Aristoteles merupakan filsuf yang
beraliran realism yang melihat objek di luar pikiran. Ia
terlebih dahulu memandang yang konkrit, bermula dari mengumpulkan fakta-fakta
yang ada kemudian disusun menurut ragam dan jenis atau sifatnya dalam suatu
sistem setelah itu ia meninjaunya kembali dan disangkutpautkan satu sama lain.
Sedangkan gurunya Plato beraliran idealism yang melihat objek berada di dalam
pikiran Yang nyata di alam ini hanya idea, dunia idea merupakan lapangan rohani
dan bentuknya tidak sama dengan alam nyata seperti yang tampak dan tergambar.

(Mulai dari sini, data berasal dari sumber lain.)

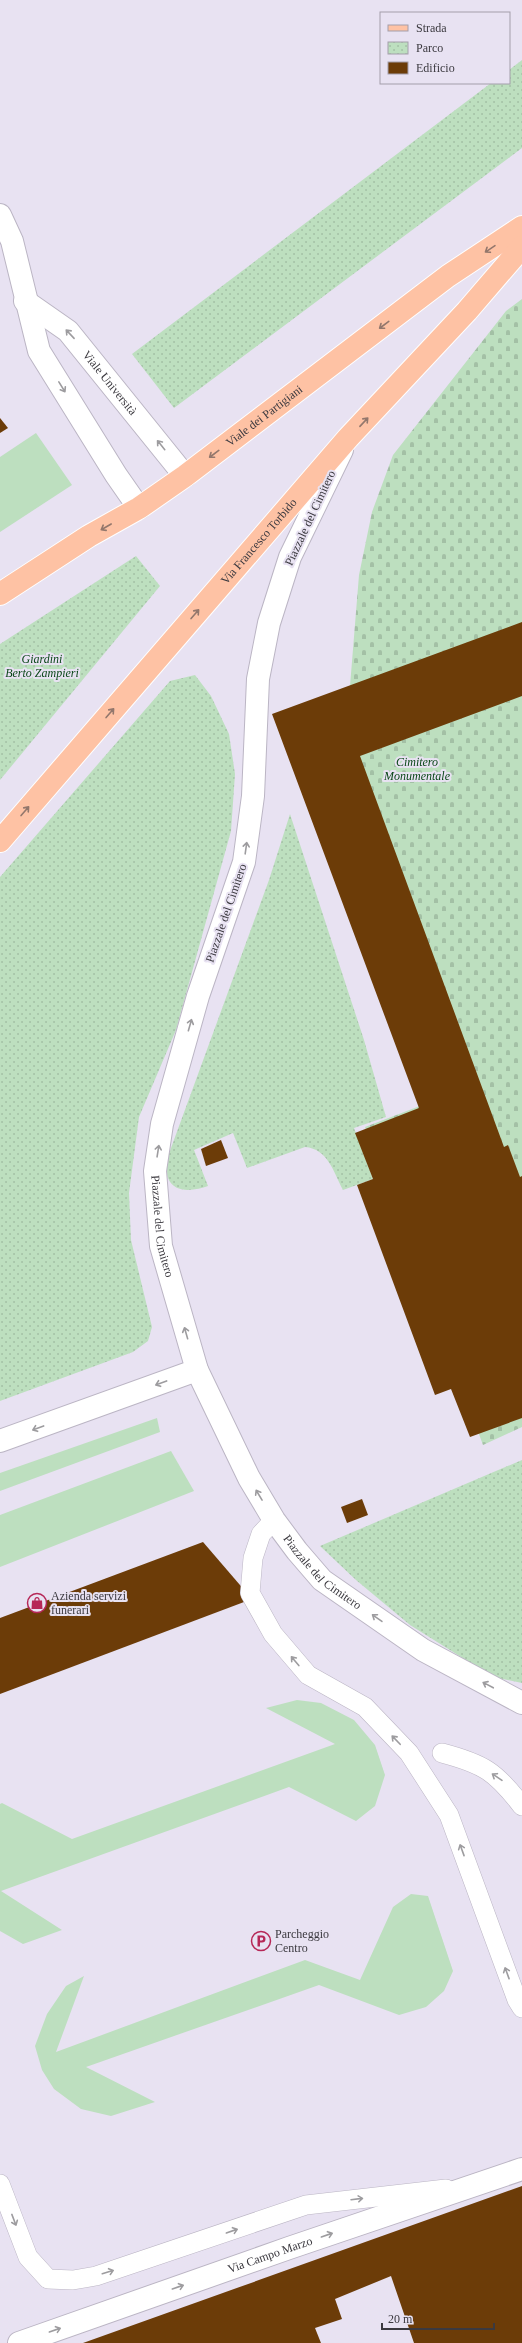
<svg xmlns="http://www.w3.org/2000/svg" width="522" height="2343" viewBox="0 0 522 2343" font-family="Georgia,serif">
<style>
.green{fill:#bddfbf}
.cemetery{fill:url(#cemetery-stones)}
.park{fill:url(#park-dots)}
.building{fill:#6c3c08}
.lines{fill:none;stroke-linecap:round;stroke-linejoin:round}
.service-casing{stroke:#bbb5c4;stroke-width:20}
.minor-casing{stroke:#bbb5c4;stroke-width:24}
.primary-casing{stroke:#fff;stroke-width:24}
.service{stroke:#fff;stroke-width:19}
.minor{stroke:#fff;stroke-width:22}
.primary{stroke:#fec2a4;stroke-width:22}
.oneway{stroke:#93776c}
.oneway2{stroke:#9d9c9f}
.labels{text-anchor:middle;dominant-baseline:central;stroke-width:4;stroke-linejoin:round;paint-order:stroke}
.street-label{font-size:12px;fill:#3b393f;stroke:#e8e2f2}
.park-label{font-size:12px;font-style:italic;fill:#0a4718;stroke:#e8e2f2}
.poi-label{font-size:12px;fill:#3b393f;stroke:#e8e2f2;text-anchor:start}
</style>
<defs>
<pattern id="cemetery-stones" width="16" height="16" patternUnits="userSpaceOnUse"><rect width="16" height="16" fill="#bddfbf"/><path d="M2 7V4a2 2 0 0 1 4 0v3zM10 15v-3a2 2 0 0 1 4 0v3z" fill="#a3c0a5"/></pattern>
<pattern id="park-dots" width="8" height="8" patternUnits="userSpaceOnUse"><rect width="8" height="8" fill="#bddfbf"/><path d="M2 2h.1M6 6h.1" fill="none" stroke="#a3c0a5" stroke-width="1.8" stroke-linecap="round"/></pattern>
</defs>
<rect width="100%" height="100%" fill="#e8e2f2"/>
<g class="green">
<path d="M36 433 72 485 0 532V457Z"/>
<path d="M157 1418 160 1432 0 1491V1473Z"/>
<path d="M171 1451 194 1491 0 1567V1515Z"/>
<path d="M297 1700 321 1703 354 1720 375 1745 385 1775 375 1806 356 1821 289 1787 1 1891 62 1930 23 1944 0 1931V1804L2 1803 72 1839 335 1744 266 1708Z"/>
<path d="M411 1894 428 1896 453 1971 444 1991 426 2007 399 2015 319 1985 86 2067 155 2102 111 2116 81 2109 54 2089 42 2070 35 2046 47 2014 66 1986 84 1976 56 2052 305 1960 360 1980 393 1907Z"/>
</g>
<path class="cemetery" d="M522 299V1427L483 1445 365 1127 425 1104 284 715 350 686 359 575 372 512 393 455 506 311Z"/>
<g class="park">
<path d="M522 60V148L174 408 132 354 491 83H509V70Z"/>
<path d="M136 556 160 586 0 780V644Z"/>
<path d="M195 675 211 696 229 734 235 774 231 831 176 1030 139 1117 129 1193 131 1240 152 1327 148 1341 133 1352 0 1401V877L170 681Z"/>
<path d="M290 814 364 1040 386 1117 354 1128 373 1179 343 1190C333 1171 328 1149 305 1147L247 1168 233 1133 194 1150 208 1186C196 1190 175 1195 168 1178 166 1173 168 1165 167 1159L269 880Z"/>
<path d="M522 1460V1683L493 1677 410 1625 356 1580 320 1546Z"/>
</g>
<g class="building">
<path d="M0 418 8 428 0 433Z"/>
<path d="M522 622V696L360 756 504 1147 508 1145 520 1177 522 1176V1418L470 1437 451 1389 435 1395 357 1185 373 1179 355 1133 419 1108 272 714Z"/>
<path d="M221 1140 228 1158 206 1166 201 1149Z"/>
<path d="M362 1499 368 1515 347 1523 341 1507Z"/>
<path d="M203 1542 252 1599 0 1694V1618Z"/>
<path d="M522 2186V2343H414L391 2276 335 2299 342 2319 315 2328 321 2343H83Z"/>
</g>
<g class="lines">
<g class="service-casing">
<g id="service">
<path d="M274 1520 261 1534 253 1558 250 1593 273 1634 308 1675 365 1707 409 1753 449 1815 517 2000 522 2008"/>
<path d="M442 1753C484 1764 496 1772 522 1806"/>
<path d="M0 2184 28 2257 48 2279 73 2280 96 2276 306 2205 446 2189"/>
</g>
</g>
<g class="minor-casing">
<g id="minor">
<path d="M0 215 12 241 39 351 116 475 139 508"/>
<path id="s1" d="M25 301 68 331 185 476"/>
<path id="s2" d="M342 450 290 557 269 623 258 679 253 796 244 862 198 996 162 1124 155 1171 161 1246 197 1370 249 1478 274 1520 297 1551 322 1580 423 1650 522 1703"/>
<path d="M0 1441 197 1370"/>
<path id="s3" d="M19 2343 289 2248 522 2169"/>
</g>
</g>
<g class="primary-casing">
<g id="primary">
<path id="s4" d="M0 594 89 536 139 508 185 476 448 276 522 227"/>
<path id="s5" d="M0 841 348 438 467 311 522 247"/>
</g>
</g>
<use href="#service" class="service"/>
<use href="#minor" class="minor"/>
<use href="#primary" class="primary"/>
</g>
<defs><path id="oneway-shaft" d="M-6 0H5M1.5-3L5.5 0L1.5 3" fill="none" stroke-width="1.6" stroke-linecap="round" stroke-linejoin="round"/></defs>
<g class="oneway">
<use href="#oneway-shaft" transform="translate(490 249) rotate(146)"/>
<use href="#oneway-shaft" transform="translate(384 325) rotate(143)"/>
<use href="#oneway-shaft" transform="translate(364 422) rotate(-47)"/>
<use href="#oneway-shaft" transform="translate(214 454) rotate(143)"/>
<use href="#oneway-shaft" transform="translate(106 527) rotate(150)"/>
<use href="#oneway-shaft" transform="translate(195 614) rotate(-49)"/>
<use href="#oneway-shaft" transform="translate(110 713) rotate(-49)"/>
<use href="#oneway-shaft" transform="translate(25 811) rotate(-49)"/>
</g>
<g class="oneway2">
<use href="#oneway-shaft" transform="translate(70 334) rotate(-133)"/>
<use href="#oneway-shaft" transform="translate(62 387) rotate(58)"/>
<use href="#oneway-shaft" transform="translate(161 445) rotate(-129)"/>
<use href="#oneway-shaft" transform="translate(246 848) rotate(-82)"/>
<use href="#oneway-shaft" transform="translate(190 1025) rotate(-74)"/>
<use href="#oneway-shaft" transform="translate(158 1151) rotate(-81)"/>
<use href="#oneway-shaft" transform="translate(186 1333) rotate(-106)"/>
<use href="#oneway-shaft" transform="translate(161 1383) rotate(160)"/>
<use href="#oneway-shaft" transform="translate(38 1428) rotate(160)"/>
<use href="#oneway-shaft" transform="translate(259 1495) rotate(-121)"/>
<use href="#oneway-shaft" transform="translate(377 1618) rotate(-145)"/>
<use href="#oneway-shaft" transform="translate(295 1661) rotate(-130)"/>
<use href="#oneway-shaft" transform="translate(488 1685) rotate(-152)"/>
<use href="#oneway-shaft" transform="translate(396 1740) rotate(-134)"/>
<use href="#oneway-shaft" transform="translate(497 1777) rotate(-146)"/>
<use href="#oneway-shaft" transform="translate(462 1850) rotate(-110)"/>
<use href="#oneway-shaft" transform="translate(507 1973) rotate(-110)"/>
<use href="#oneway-shaft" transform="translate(357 2199) rotate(-7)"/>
<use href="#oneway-shaft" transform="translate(14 2220) rotate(69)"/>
<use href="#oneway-shaft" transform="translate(232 2231) rotate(-19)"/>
<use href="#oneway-shaft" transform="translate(327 2235) rotate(-19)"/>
<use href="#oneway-shaft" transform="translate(108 2272) rotate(-17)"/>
<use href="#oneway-shaft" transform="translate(178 2287) rotate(-19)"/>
<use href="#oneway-shaft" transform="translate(55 2330) rotate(-19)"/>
</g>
<defs>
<g id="shop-ring" transform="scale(1)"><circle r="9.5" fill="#e8e2f2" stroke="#b62757" stroke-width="1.5"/><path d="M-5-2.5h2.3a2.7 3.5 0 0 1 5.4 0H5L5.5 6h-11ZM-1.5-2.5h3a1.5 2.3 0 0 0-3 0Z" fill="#b62757"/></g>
<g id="parking-ring" transform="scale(1)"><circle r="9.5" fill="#e8e2f2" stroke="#b62757" stroke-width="1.5"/><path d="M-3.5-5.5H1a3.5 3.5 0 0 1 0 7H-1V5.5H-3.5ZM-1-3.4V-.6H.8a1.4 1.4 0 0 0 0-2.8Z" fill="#b62757"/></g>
</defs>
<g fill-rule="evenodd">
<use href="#shop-ring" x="37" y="1603"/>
<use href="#parking-ring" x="261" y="1941"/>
</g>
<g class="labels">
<g class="street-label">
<text stroke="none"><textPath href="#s1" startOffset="119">Viale Università</textPath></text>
<text stroke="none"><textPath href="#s4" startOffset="319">Viale dei Partigiani</textPath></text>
<text transform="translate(310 518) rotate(-65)">Piazzale del Cimitero</text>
<text stroke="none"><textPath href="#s5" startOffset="396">Via Francesco Torbido</textPath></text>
<text transform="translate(226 913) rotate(-71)">Piazzale del Cimitero</text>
<text stroke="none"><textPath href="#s2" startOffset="807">Piazzale del Cimitero</textPath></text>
<text stroke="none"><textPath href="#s2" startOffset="1196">Piazzale del Cimitero</textPath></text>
<text stroke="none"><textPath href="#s3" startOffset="266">Via Campo Marzo</textPath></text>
</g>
<g class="park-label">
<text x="42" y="659">Giardini<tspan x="42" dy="14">Berto Zampieri</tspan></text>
<text x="417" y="762">Cimitero<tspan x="417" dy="14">Monumentale</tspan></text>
</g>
<g class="poi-label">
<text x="51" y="1596">Azienda servizi<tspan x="51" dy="14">funerari</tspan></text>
<text x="275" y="1934">Parcheggio<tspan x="275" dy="14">Centro</tspan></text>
</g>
</g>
<rect x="380" y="12" width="130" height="72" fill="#e8e2f2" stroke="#a39eaa"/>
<rect x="388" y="25" width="20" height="6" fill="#fec2a4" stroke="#a39eaa"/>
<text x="416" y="32" font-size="12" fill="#3b393f">Strada</text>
<rect x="388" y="42" width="20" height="12" fill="url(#park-dots)" stroke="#a39eaa"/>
<text x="416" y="52" font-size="12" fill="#3b393f">Parco</text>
<rect x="388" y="62" width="20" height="12" fill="#6c3c08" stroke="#a39eaa"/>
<text x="416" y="72" font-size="12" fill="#3b393f">Edificio</text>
<path d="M382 2323v6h112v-6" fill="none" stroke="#3b393f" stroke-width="2"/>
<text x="388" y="2323" font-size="12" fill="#3b393f" stroke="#e8e2f2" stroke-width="3" paint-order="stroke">20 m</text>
</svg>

Sedangkan ruangannya tidak mempunyai batas dan tumpuan yang paling akhir dari
idea adalah arche yang
merupakan tempat kembali kesempurnaan yang disebut dunia idea dengan Tuhan, arche, sifatnya
kekal dan sedikit pun tidak mengalami perubahan.
Dalam
berfilsafat kita dapat menembus ruang dan waktu, yang dimaksud dengan menembus
ruang dan waktu adalah subjek dari filsafat. Pikiran kita
merupakan ruang dalam berfilsafat. Ruang merupakan wadah yang berisi, isi
pikiran kita terdapat ada dan yang mungkin ada. Untuk mengetahui ruang kita
harus mengetahui waktu dan sebaliknya waktu juga memerlukan ruang.

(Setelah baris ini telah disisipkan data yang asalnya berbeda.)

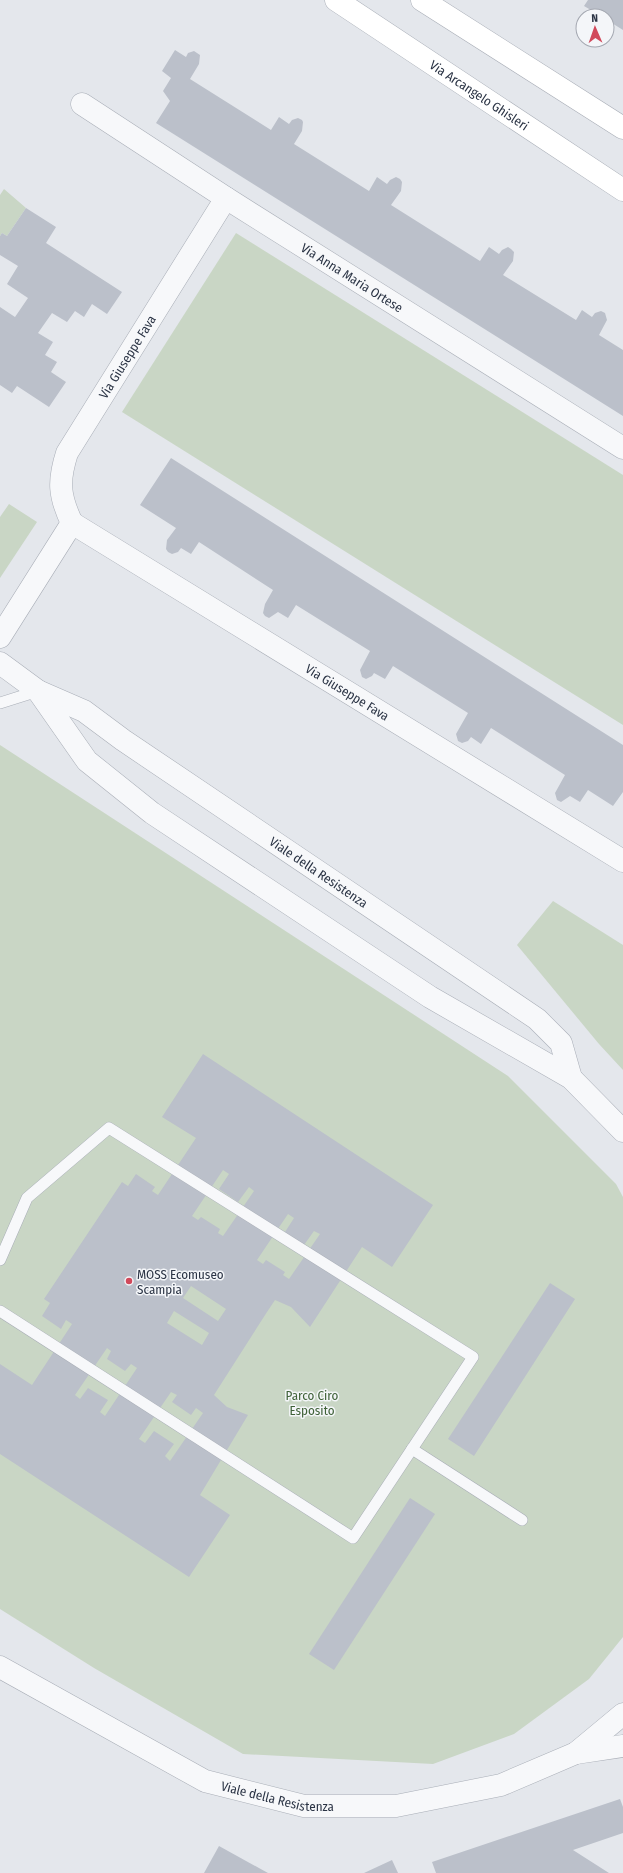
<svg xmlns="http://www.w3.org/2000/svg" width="623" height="1873" font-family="'Fira Sans Condensed',sans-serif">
	<rect width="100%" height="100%" fill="#e4e7ec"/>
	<g fill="#c9d6c5">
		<path d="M4 189 26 208 7 236 2 233 0 236V195Z"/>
		<path d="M236 233 623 475V725L122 412Z"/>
		<path d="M9 504 37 522 0 578V517Z"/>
		<path d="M0 745 508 1076 616 1184 623 1197V1637L589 1679 514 1734 433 1764 243 1754 94 1668 0 1609Z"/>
		<path d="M553 901 623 945V1070L599 1044 517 945Z"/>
	</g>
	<g fill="#bbc0ca" fill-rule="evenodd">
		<path d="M588 0H623V30L607 20V16H601L584 6Z"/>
		<path d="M175 50 186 57 188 53 194 51 200 55 199 64 190 79 271 130 279 117 289 124 292 120 298 118 302 120 303 122 302 131 294 144 369 191 377 177 387 184 390 180 396 177 400 179 402 182 401 191 391 205 480 261 489 247 499 254 502 250 508 247 511 249 514 252 513 261 503 275 576 320 582 310 592 317 595 313 601 311 605 313 607 320 599 335 623 350V416L156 123 170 101 163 91 171 78 162 71Z"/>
		<path d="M26 208 56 227 46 243 122 292 107 314 92 304 84 317 75 311 67 322 52 313 38 333 53 342 45 355 57 362 51 372 66 382 49 407 17 386 12 393 0 385V307L15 317 28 298 7 284 18 266 0 255V236L2 233 7 236Z"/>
		<path d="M171 458 623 745V792L613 806 588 790 580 802 570 796 561 802 557 800 555 793 565 775 491 728 481 744 471 737 468 741 462 743 458 741 456 734 468 713 393 666 385 679 374 673 372 676 366 679 362 677 360 670 370 651 296 605 288 618 278 612 269 618 265 616 263 613 265 604 273 590 199 542 191 554 181 548 178 552 172 554 168 552 166 549 167 540 176 528 140 505Z"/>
		<path d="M203 1054 433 1205 392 1267 362 1247 310 1327 291 1307 275 1300 267 1312 214 1395 227 1407 248 1415 200 1495 230 1515 189 1577 0 1454V1364L32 1385 72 1324 66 1320 61 1329 42 1316 50 1303 44 1299 122 1182 128 1186 136 1174 155 1187 152 1191 158 1195 196 1138 162 1117ZM223 1170 229 1174 219 1189 238 1202 249 1187 254 1191 223 1236 218 1233 220 1229 201 1217 198 1220 192 1216ZM288 1214 294 1218 285 1232 304 1245 314 1231 320 1234 289 1279 283 1275 285 1272 266 1260 263 1264 257 1260ZM191 1286 226 1309 218 1321 183 1298ZM174 1311 209 1333 202 1345 167 1323ZM107 1348 111 1351 107 1359 125 1371 131 1364 137 1368 105 1416 100 1412 108 1400 88 1388 80 1399 75 1395ZM171 1392 177 1395 172 1402 191 1415 196 1408 203 1413 170 1461 165 1456 174 1444 154 1431 145 1443 139 1439Z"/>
		<path d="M550 1283 575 1299 474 1456 448 1439Z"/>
		<path d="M410 1498 435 1514 334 1670 309 1654Z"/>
		<path d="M620 1799 623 1807V1833L573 1850 609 1873H436L432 1862Z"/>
		<path d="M219 1846 268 1873H204Z"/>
		<path d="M392 1860 398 1873H364Z"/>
	</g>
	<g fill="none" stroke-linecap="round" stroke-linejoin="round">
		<defs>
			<g id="lane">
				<path d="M0 703 38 691"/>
				<path d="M0 1260 27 1198 109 1128 473 1357 353 1538 0 1311"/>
				<path d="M412 1449 522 1520"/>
			</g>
			<g id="street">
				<path id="s1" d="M82 104 226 198 623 448"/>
				<path id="s2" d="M72 523C59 496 58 481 67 453L226 198"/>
				<path id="s3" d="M0 637 72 523 623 861"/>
				<path id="s4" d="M0 663 38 691 84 711 123 740 537 1019 561 1043 571 1078"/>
				<path d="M38 691 87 761 152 813 430 997 571 1078 623 1131"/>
				<path id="s5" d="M0 1667 205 1781 304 1806H396L501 1785 576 1753 623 1714"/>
				<path d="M576 1753 623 1746"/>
			</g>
			<g id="secondary">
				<path id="s6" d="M336 0 623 190"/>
				<path d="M422 0 623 128"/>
			</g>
		</defs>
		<use href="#lane" stroke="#a9aeb7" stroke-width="12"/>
		<use href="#street" stroke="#a9aeb7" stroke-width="23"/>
		<use href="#secondary" stroke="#a9aeb7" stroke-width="23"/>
		<use href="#lane" stroke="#f7f8fa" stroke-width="11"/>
		<use href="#street" stroke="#f7f8fa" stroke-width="22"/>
		<use href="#secondary" stroke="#fff" stroke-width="22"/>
	</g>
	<circle fill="#d1495b" stroke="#f4f6f9" stroke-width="1.5" cx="129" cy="1281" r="4"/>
	<g text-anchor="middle" stroke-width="3" stroke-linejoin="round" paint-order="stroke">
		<g font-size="13" fill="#2b3445" stroke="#f4f6f9">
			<text dy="5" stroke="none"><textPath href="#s6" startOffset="172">Via Arcangelo Ghisleri</textPath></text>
			<text dy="5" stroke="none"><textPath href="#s1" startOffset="321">Via Anna Maria Ortese</textPath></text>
			<text dy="5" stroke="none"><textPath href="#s2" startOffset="186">Via Giuseppe Fava</textPath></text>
			<text dy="5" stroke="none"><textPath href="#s3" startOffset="458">Via Giuseppe Fava</textPath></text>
			<text dy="5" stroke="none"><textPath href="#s4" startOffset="382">Viale della Resistenza</textPath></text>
			<text dy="5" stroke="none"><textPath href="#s5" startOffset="309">Viale della Resistenza</textPath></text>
		</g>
		<g font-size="13" fill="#2b3445" stroke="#f4f6f9" text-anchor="start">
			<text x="137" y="1279">MOSS Ecomuseo<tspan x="137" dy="15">Scampia</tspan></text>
		</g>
		<g font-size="13" fill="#3f6138" stroke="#f4f6f9">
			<text x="312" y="1400">Parco Ciro<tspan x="312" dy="15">Esposito</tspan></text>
		</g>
	</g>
	<g transform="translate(595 28) rotate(358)"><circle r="19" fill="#f4f6f9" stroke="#a4a8b1"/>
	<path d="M0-3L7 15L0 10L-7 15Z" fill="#d1495b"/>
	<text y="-6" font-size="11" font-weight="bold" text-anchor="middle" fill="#2b3445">N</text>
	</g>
</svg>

Sebenar-benarnya ruang dan waktu adalah dalam pikiran kita.
Menembus ruang dan
waktu itu tergantung pada apa yang dimaksud apakah materialnya, formalnya,
normatifnya atau spiritualnya. Contohnya seorang dosen, namanya sampai pada
meja menteri, maka secara formal telah menembus ruang dan waktu. Tidak hanya
manusia saja yang dapat menembus ruang dan waktu benda mati misalnya batu pun
dapat menembus ruang dan waktu, karena batu tidak dapat terbebas dari hukum
perubahan menembus ruang dan waktu, batu juga menagalami hari senin,selasa dan
seterusnya. Menembus ruang dan waktu merupakan hal yang berdimensi dan
mengikuti yang ada dan yang mungkin ada. Manusia secara material, formal
tidaklah memiliki hal yang sama.
Menembus ruang dan
waktu dilakukan dengan menggunakan metode yang ada dalam pikiran subyeknya,
contohnya adalah bagaimana sebuah batu permata dipakai oleh seseorang yang
masuk ke istana, sehingga batu tersebut telah menembus ruang dan waktu
metodenya adalah dengan menempel pada tangan seseorang.
Semua yang tidak dapat
dipikirkan, dan tidak dapat dijangkau oleh pikiran manusia tinggal di rumah
epoke, sehingga semua yang tidak dipikirkan oleh manusia berarti telah
dimasukkan pada rumah epoke.Dalam berfilsafat kita harus
menempatkan spiritual pada sistem yang paling atas, sebagai dasar dan pedoman
kita dalam melakukan setiap hal.
Jangan sampai pikiran-pikiran kita melampaui batas spiritual kita, jika akan menuju ke sana buanglah pikiran-pikiran itu ke dalam rumah epoke.
Jangan sampai pikiran-pikiran kita melampaui batas spiritual kita, jika akan menuju ke sana buanglah pikiran-pikiran itu ke dalam rumah epoke.